The result confirms the initial estimate of the stats office and market consensus, and also is 0.1pp better than the reading from May. But the slight improvement does not provide any solid ground for forecasts on when the run of deflation – having lasted a full two years now - may end. At the same time, the persistent fall of prices remains unlikely to push rate setters into action.
As has been the case for some time, prices in the transport sector drove the deflation in June, as they fell 6% on the year; the data includes a 9% decrease in the price of automotive fuel for private transport. Prices of clothing and shoes fell 4.1%, while those in the recreation and culture segment dipped 3%. Food prices grew 1.1%, faster than the 0.7% growth the previous month. In monthly terms, consumer prices expanded 0.2%, slightly faster than May’s 0.1% expansion, GUS noted. 

With low global commodity prices remaining the main driver of Polish deflation, and therefore largely oblivious to monetary policy, the MPC has long stressed it is unlikely to execute a rate cut as long as economic growth is unthreatened.
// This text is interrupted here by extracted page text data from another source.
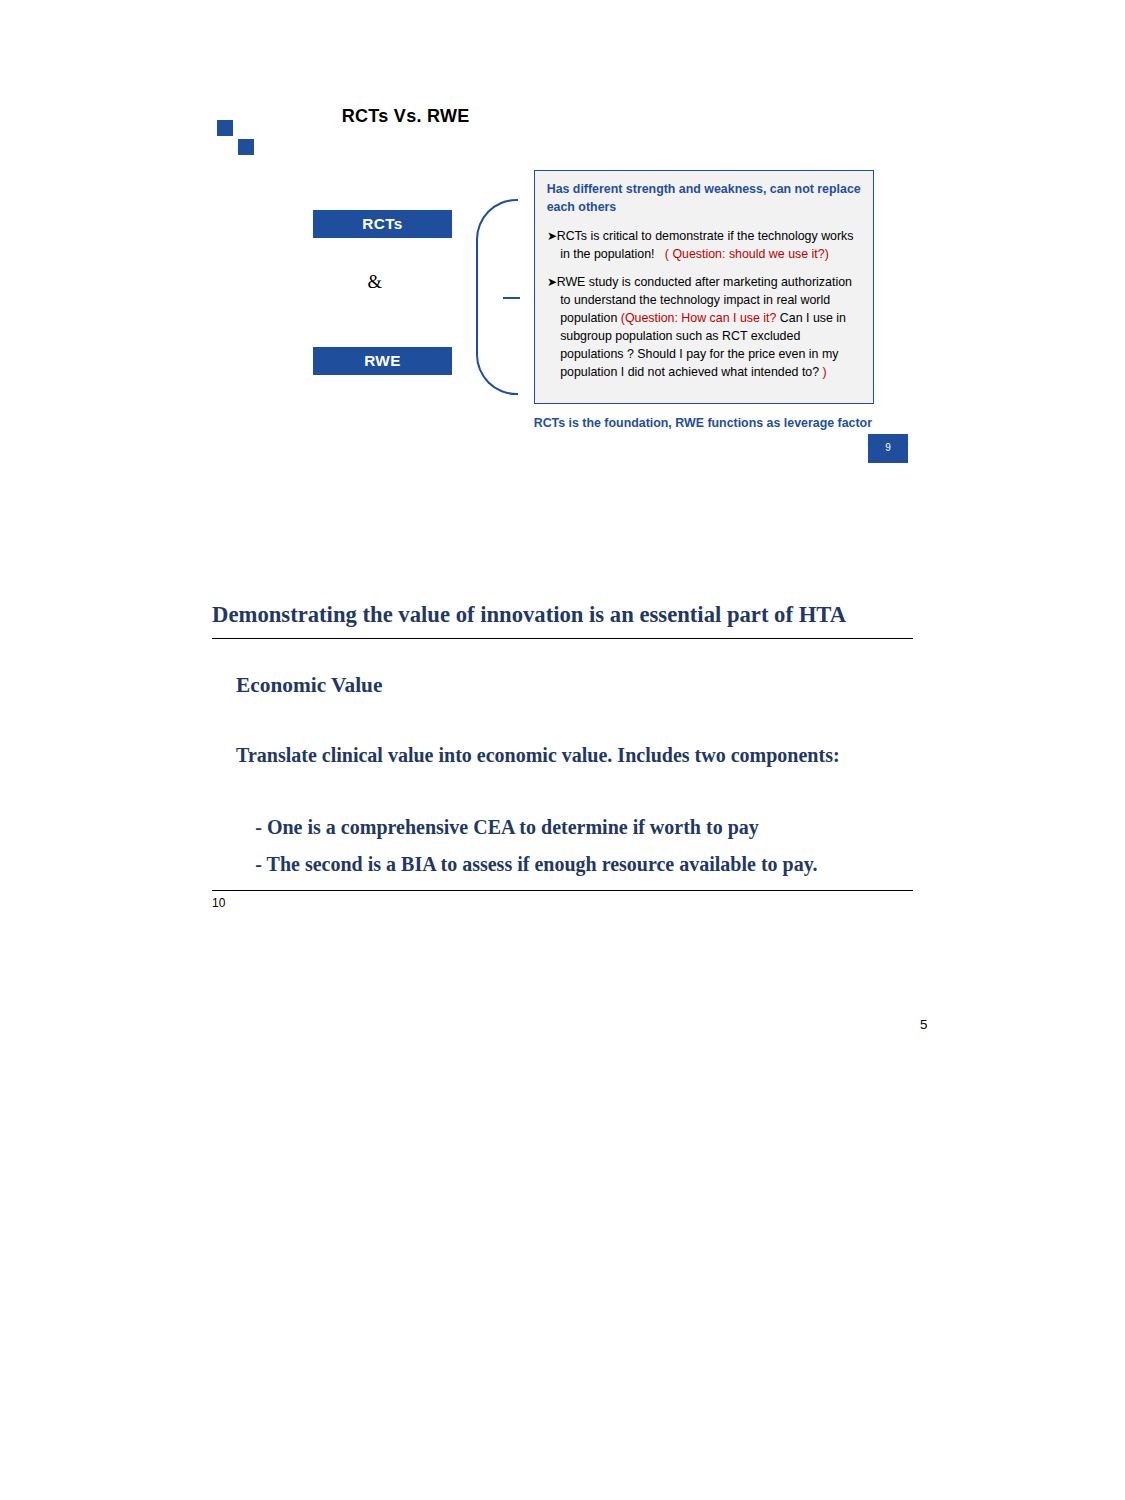RCTs Vs. RWE
RCTs
&
RWE
Has different strength and weakness, can not replace each others
➤RCTs is critical to demonstrate if the technology works in the population! ( Question: should we use it?)
➤RWE study is conducted after marketing authorization to understand the technology impact in real world population (Question: How can I use it? Can I use in subgroup population such as RCT excluded populations ? Should I pay for the price even in my population I did not achieved what intended to? )
RCTs is the foundation, RWE functions as leverage factor
9
Demonstrating the value of innovation is an essential part of HTA
Economic Value
Translate clinical value into economic value. Includes two components:
- One is a comprehensive CEA to determine if worth to pay
- The second is a BIA to assess if enough resource available to pay.
10
5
However, according to the latest inflation report from the National Bank of Poland (NBP) - also released on July 11 - the economy is likely to slow.

The report forecasts growth in 2016 at 3.2%, with an acceleration to 3.5% next year and 3.3% in 2018. The NBP’s previous projection predicted growth at 3.8% both this year and next.
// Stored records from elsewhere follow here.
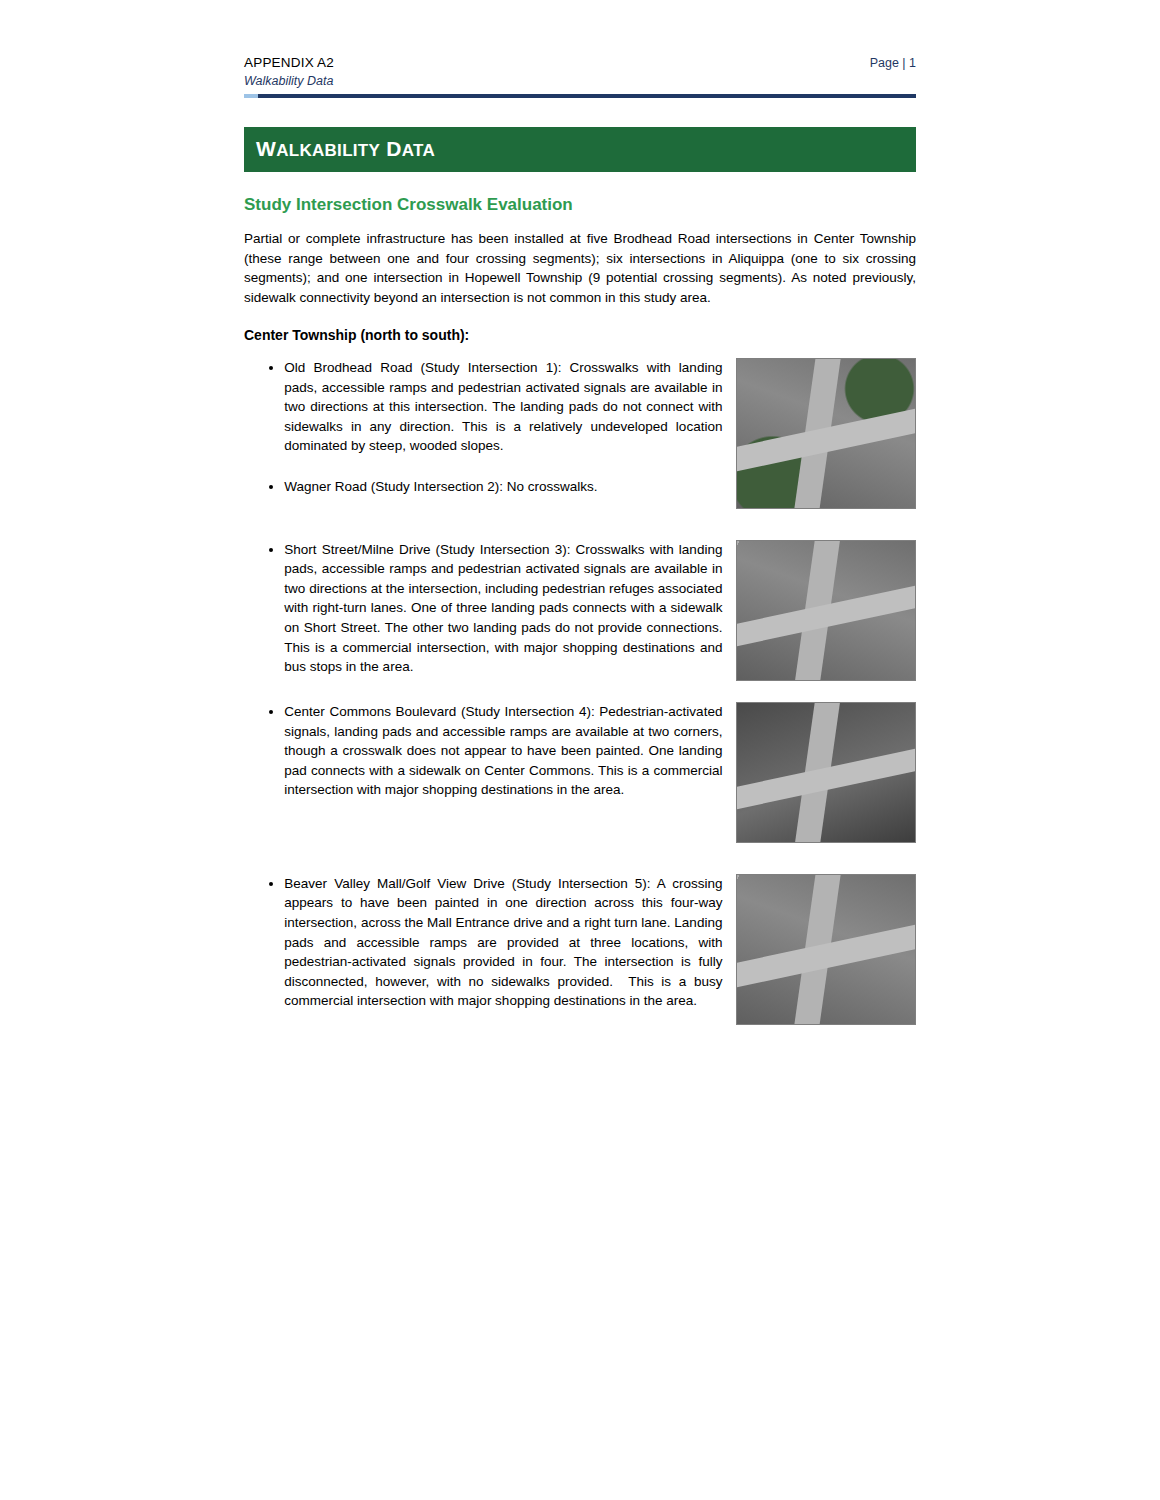APPENDIX A2
Walkability Data
Page | 1
WALKABILITY DATA
Study Intersection Crosswalk Evaluation
Partial or complete infrastructure has been installed at five Brodhead Road intersections in Center Township (these range between one and four crossing segments); six intersections in Aliquippa (one to six crossing segments); and one intersection in Hopewell Township (9 potential crossing segments). As noted previously, sidewalk connectivity beyond an intersection is not common in this study area.
Center Township (north to south):
Old Brodhead Road (Study Intersection 1): Crosswalks with landing pads, accessible ramps and pedestrian activated signals are available in two directions at this intersection. The landing pads do not connect with sidewalks in any direction. This is a relatively undeveloped location dominated by steep, wooded slopes.
Wagner Road (Study Intersection 2): No crosswalks.
Short Street/Milne Drive (Study Intersection 3): Crosswalks with landing pads, accessible ramps and pedestrian activated signals are available in two directions at the intersection, including pedestrian refuges associated with right-turn lanes. One of three landing pads connects with a sidewalk on Short Street. The other two landing pads do not provide connections. This is a commercial intersection, with major shopping destinations and bus stops in the area.
Center Commons Boulevard (Study Intersection 4): Pedestrian-activated signals, landing pads and accessible ramps are available at two corners, though a crosswalk does not appear to have been painted. One landing pad connects with a sidewalk on Center Commons. This is a commercial intersection with major shopping destinations in the area.
Beaver Valley Mall/Golf View Drive (Study Intersection 5): A crossing appears to have been painted in one direction across this four-way intersection, across the Mall Entrance drive and a right turn lane. Landing pads and accessible ramps are provided at three locations, with pedestrian-activated signals provided in four. The intersection is fully disconnected, however, with no sidewalks provided. This is a busy commercial intersection with major shopping destinations in the area.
"Consumption will remain the main driver of GDP growth over the projection horizon while the positive contribution of gross fixed capital formation will decline comparing to the previous years’ levels," the report predicts.

The new head of the NBP, Adam Glapinski, said earlier in July that he is not convinced by the new outlook, and that he thinks growth will come in close to the 3.6% seen in 2015. The governor pointed to rising wages, good consumer sentiment, and the positive financial situation of Polish companies as positive drivers.

The NBP forecast CPI at -0.5% in 2016, 1.3% in 2017 and 1.5% in 2018 in its new projection. In the previous report, the figures were -0.4%, 1.3%, and 1.7%, respectively.

Analysts insist CPI will remain negative in the coming months, but move into positive territory towards the end of the year. That said, the market has been consistently wrong in predicting the end of Polish deflation throughout the trend. Forecasts throughout most of last year were for prices to halt their drop by the end of 2015.